Tuesday, June 26, 2007
School of the Writer - Part I - The Big Picture
"SCHMIDT'S WRITING TACTICS"
FOR THE INSTRUCTION, EXERCISE, AND MANŒUVRES
OF THE WRITER OF CIVIL WAR HISTORY
When I started this blog a couple months ago, I stated that one of my goals was to relate what I have learned about freelance writing for historical magazines. There are those who (with some justification) pooh-pooh the contributions of what they dismissively call the "glossies" and to be sure the magazines can (and have) - as with an publication - abound in errors of fact and interpretation.
Nevertheless, they also serve as a springboard to "bigger and better" things - books, lectures, etc. - and, with the likes of Eric Wittenberg, JD Petruzzi, Mark Grimsley, Kevin Levin, and others making contributions to the "glossies," and new ownership and editorial guidance, their content is improving.

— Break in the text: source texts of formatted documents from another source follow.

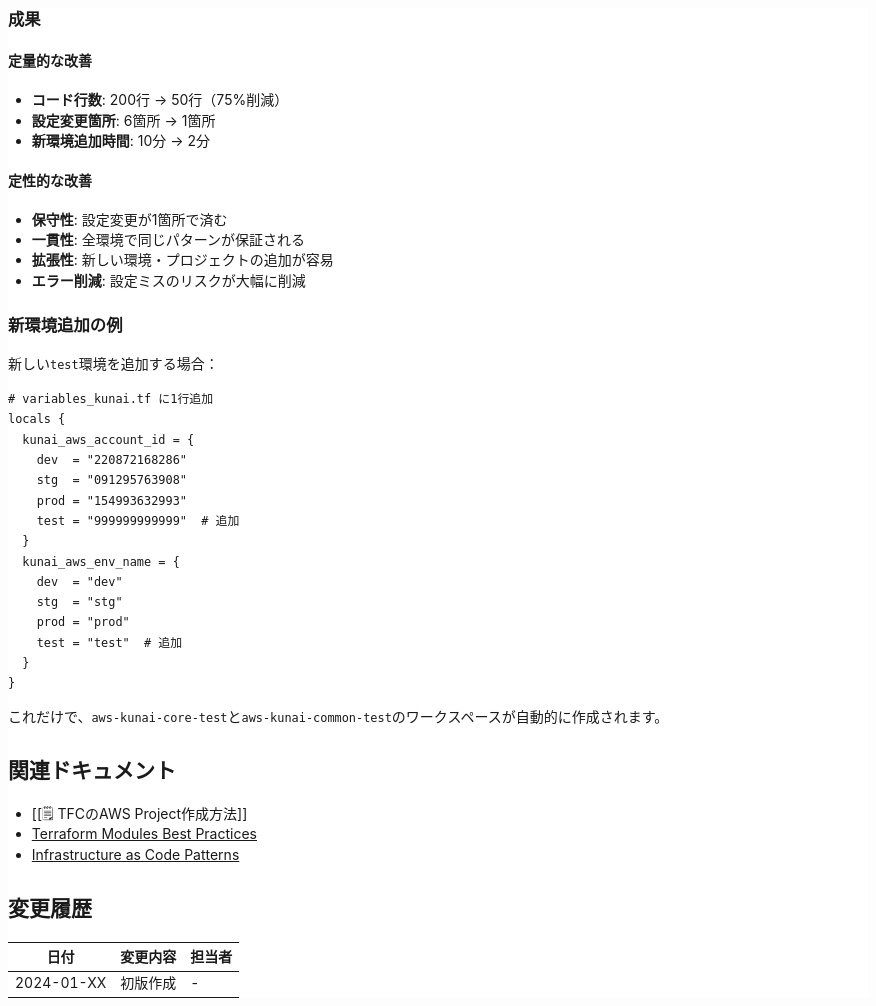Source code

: ### 成果

#### 定量的な改善
- **コード行数**: 200行 → 50行（75%削減）
- **設定変更箇所**: 6箇所 → 1箇所
- **新環境追加時間**: 10分 → 2分

#### 定性的な改善
- **保守性**: 設定変更が1箇所で済む
- **一貫性**: 全環境で同じパターンが保証される
- **拡張性**: 新しい環境・プロジェクトの追加が容易
- **エラー削減**: 設定ミスのリスクが大幅に削減

### 新環境追加の例

新しい`test`環境を追加する場合：

```hcl
# variables_kunai.tf に1行追加
locals {
  kunai_aws_account_id = {
    dev  = "220872168286"
    stg  = "091295763908"
    prod = "154993632993"
    test = "999999999999"  # 追加
  }
  kunai_aws_env_name = {
    dev  = "dev"
    stg  = "stg"
    prod = "prod"
    test = "test"  # 追加
  }
}
```

これだけで、`aws-kunai-core-test`と`aws-kunai-common-test`のワークスペースが自動的に作成されます。

## 関連ドキュメント

- [[🗒️ TFCのAWS Project作成方法]]
- [Terraform Modules Best Practices](https://developer.hashicorp.com/terraform/language/modules/develop/best-practices)
- [Infrastructure as Code Patterns](https://martinfowler.com/bliki/InfrastructureAsCode.html)

## 変更履歴

| 日付 | 変更内容 | 担当者 |
|------|----------|--------|
| 2024-01-XX | 初版作成 | - |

I've been writing for historical publications for almost ten years now. My works has appeared in North & South, World War II, The Artilleryman, Learning Through History, Navy Medicine, Chemical Heritage, and other magazines, and my column on Civil War medicine, "Medical Department," has appeared regularly in The Civil War News since 2000.
I'm not an expert writer - I have a lot to learn myself - but I am an unapologetic expert on the mechanics - the "tactics" if you will - of the publication process, and I can state that the work I invested in the magazines has led to other opportunities, including book contracts.

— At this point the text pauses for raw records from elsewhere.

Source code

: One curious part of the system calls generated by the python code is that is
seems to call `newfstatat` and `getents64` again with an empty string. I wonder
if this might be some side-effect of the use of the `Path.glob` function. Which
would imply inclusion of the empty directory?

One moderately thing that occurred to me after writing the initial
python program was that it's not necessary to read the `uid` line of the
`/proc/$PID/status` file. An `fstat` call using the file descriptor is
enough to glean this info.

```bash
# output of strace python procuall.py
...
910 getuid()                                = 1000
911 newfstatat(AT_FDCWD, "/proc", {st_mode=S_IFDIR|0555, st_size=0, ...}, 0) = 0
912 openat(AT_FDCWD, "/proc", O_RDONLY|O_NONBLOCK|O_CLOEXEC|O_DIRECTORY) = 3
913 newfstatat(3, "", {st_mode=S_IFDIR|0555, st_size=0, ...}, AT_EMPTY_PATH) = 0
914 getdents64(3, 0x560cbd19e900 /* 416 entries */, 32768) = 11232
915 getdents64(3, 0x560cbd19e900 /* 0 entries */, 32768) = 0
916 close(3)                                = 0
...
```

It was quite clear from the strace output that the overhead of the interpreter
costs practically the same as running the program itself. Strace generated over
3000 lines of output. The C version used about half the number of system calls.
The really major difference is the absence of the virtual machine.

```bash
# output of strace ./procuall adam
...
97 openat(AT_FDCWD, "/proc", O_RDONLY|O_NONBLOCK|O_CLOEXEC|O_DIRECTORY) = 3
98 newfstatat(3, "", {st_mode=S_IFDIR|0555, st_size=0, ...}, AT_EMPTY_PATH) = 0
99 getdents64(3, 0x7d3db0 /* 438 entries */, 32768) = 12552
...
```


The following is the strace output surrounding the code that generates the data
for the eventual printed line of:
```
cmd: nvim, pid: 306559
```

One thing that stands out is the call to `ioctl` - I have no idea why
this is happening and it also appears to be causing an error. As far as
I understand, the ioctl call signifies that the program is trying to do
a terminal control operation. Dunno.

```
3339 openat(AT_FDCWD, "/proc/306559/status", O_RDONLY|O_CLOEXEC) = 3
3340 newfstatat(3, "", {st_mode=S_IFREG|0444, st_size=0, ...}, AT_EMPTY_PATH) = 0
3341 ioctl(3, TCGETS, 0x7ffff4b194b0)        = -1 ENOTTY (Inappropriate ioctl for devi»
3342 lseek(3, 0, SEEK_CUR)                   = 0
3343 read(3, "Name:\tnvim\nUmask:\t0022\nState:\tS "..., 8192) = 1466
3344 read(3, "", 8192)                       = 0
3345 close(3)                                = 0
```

I'm convinced that a lot of people who could make estimable contributions to "popular history" publications don't do so because they are mystified by the process, and we're all the worse off for it. I hope over time to be able to share what I have learned and hope others will chime in with comments on the same.
As a first post, I'd like to start with the "big picture" - that is, to show the large market out there for aspiring writers who also have an interest in history. I'll try and limit my remarks to the "Civil War" market, but in terms of military history in a broader sense, the opportunities are even better.

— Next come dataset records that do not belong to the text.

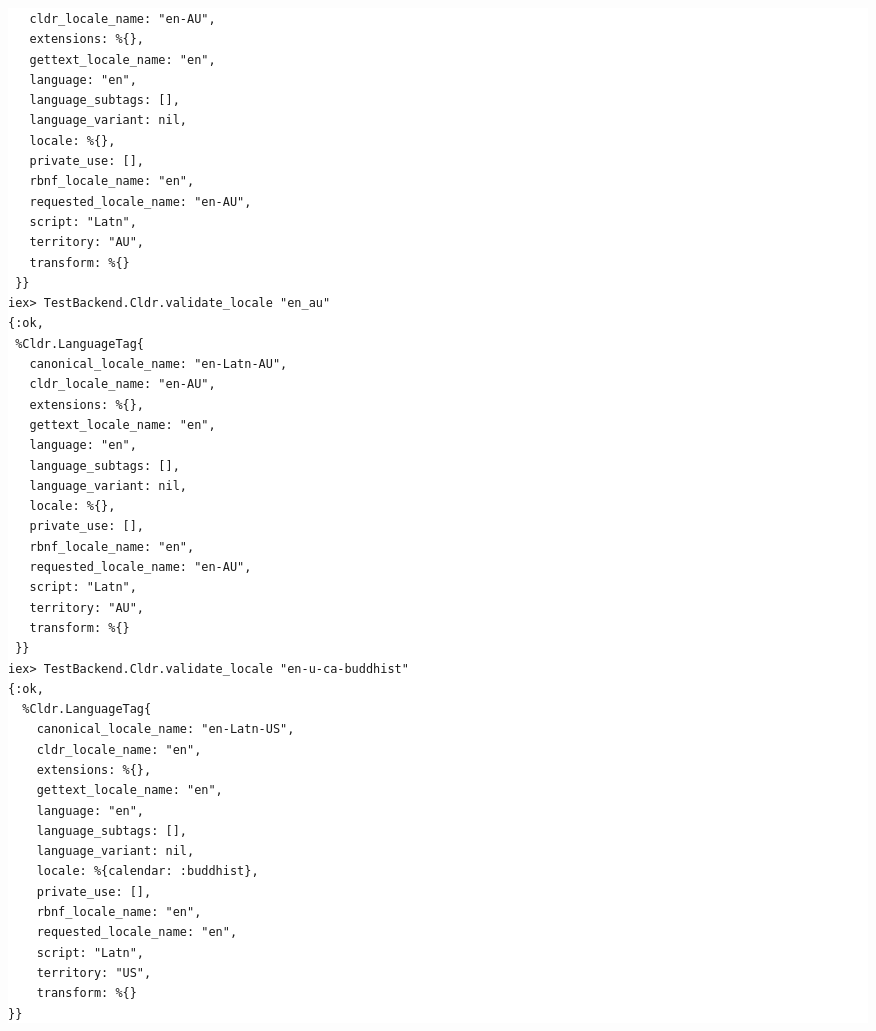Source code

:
 ```
   cldr_locale_name: "en-AU",
   extensions: %{},
   gettext_locale_name: "en",
   language: "en",
   language_subtags: [],
   language_variant: nil,
   locale: %{},
   private_use: [],
   rbnf_locale_name: "en",
   requested_locale_name: "en-AU",
   script: "Latn",
   territory: "AU",
   transform: %{}
 }}
iex> TestBackend.Cldr.validate_locale "en_au"
{:ok,
 %Cldr.LanguageTag{
   canonical_locale_name: "en-Latn-AU",
   cldr_locale_name: "en-AU",
   extensions: %{},
   gettext_locale_name: "en",
   language: "en",
   language_subtags: [],
   language_variant: nil,
   locale: %{},
   private_use: [],
   rbnf_locale_name: "en",
   requested_locale_name: "en-AU",
   script: "Latn",
   territory: "AU",
   transform: %{}
 }}
iex> TestBackend.Cldr.validate_locale "en-u-ca-buddhist"
{:ok,
  %Cldr.LanguageTag{
    canonical_locale_name: "en-Latn-US",
    cldr_locale_name: "en",
    extensions: %{},
    gettext_locale_name: "en",
    language: "en",
    language_subtags: [],
    language_variant: nil,
    locale: %{calendar: :buddhist},
    private_use: [],
    rbnf_locale_name: "en",
    requested_locale_name: "en",
    script: "Latn",
    territory: "US",
    transform: %{}
}}
```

Go to your local chain bookstore and you'll see my point. In the "History/Hobbies" section, you'll find a number of magazines including America's Civil War, Civil War Times Illutsrated, North & South, Blue & Gray, Civil War Historian, and others. Added to that are other publications you may not see on the newsstand but are widely circulated - Gettysburg Magazine, Civil War News, and Civil War Courier, just to name a few.
Now do the math: each of those magazines is published 4-6 times a year (or more)...each magazine includes 4-5 longer "feature" articles and another 4-5 short "department" contributions. That means there are opportunities for as many as 300 historical writing contributions a year! Add in other relevant publications and the number grows.
There is certainly room for any aspiring writer/historian to make a contribution in print. Over time, I'll try and take the mystery out of the process...
For me the "School of the Writer" can be broken down into a few steps:
A) Identifying and Understanding the Market(s)
C) The Query
F) Contracts and Payment
G) Fighting the Next "Battle"
I hope some of you will find this helpful and I'll be posting on "Identifying and Understanding the Market(s)" soon.